-- Exercise aim --
Using the notes below on simulating a Hawkes process, list each thing the comments say was plotted for both the thinning and the branching algorithm.

-- Provided text --
TP 3 :

Group : Alexandre BOISTARD, William ROCHE, Ethan TRENTIN

First, let's implement a function that simulates one path of a Hawkes process with a generic decreasing kernel using the thinning algorithm.

For both the thinning and the branching algorithm, we will require the definition of a generic decreasing kernel. We will implement a single exponential kernel in the following function.

The implementation of the Hawkes process using the thinning algorithm uses the methodology described in the slide 11 of the lesson on Hawkes processes.

Next, we are going to write a function that simulates one path of a Hawkes process with a generic decreasing kernel (again we will use the exponential kernel) using the branching algorithm.

To do so, we need first to implement the simulation of a non-homogeneous poisson process. We will use the code from lab 2 implemented with a global thinning algorithm.

Now, to visualize the results of our algorithms, we are going to plot the Hawkes processes resulting from both the thinning and the branching algorithms.

Let's check that our thinning and branching algorithms correctly return the times of the Hawkes process generated.

And now, we will visualize the Hawkes process created thanks to the thinning and branching algorithm.

Comments : These plots display the simulation of one path of a Hawkes process with first the thinning and then the branching algorithm. For both, we plotted the intensity of the process, the times of occurrences of the events (with a triangle symbol) and the intensity maximum as a piecewise function made thanks to local maxima values. We can see that those figures have a similar shape to the ones obtained in class.

The events in a Hawkes process can trigger subsequent events, creating a self-exciting process with clustering of events over time. We can find such clusters of events in our plots.

When an event occurs, the intensity of the process increases immediatly after. This again is a proof of the self-exciting nature of the process and is modeled here by the exponential kernel that we use : close to the event, the intensity spikes and then decays exponentially over time. This reflects sudden jumps of the process.

Therefore, the plot effectively demonstrates the dynamics of a Hawkes process with an exponential kernel : we can see the self-exciting nature of the process and the exponential decay after spikes in the intensity due to the trigerring of events.

-- Items --
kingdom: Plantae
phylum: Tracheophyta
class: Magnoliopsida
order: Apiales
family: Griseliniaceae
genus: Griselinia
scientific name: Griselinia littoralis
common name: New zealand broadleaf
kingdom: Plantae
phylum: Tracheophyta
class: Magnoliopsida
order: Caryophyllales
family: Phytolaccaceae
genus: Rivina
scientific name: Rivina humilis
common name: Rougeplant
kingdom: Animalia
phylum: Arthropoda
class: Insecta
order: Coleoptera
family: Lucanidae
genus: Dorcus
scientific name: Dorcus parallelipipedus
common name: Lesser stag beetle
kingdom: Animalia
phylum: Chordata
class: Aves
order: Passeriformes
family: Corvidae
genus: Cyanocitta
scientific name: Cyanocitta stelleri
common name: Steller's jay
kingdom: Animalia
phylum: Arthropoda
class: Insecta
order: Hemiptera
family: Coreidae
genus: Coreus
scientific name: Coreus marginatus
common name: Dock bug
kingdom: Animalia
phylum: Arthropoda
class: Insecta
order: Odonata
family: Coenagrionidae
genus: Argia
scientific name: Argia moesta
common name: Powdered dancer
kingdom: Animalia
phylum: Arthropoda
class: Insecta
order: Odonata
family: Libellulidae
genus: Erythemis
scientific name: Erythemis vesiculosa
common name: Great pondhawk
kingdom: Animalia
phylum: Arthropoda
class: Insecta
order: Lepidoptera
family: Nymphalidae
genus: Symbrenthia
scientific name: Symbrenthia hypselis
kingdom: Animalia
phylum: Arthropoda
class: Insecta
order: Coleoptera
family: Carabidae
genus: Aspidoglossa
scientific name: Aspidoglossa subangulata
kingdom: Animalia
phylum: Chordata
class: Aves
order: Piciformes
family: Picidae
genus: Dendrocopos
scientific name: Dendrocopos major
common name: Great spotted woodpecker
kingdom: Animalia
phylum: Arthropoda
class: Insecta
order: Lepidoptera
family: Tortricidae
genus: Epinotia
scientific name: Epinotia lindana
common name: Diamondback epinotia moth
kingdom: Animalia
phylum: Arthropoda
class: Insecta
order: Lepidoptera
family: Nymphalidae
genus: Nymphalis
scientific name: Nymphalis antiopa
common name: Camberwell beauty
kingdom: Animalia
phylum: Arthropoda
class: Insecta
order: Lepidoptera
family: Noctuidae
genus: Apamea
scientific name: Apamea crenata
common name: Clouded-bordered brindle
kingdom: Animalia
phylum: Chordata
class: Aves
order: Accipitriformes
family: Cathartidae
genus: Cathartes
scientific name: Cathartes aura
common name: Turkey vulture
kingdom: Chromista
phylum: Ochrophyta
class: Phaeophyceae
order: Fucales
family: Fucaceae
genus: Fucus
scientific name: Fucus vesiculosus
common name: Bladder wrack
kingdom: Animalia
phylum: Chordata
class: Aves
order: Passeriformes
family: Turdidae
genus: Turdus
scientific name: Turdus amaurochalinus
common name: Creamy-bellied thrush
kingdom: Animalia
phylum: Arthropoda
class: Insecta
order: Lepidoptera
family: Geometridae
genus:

-- Result --
- The intensity of the process
- The times of occurrences of the events, shown with a triangle symbol
- The intensity maximum, as a piecewise function made from local maxima values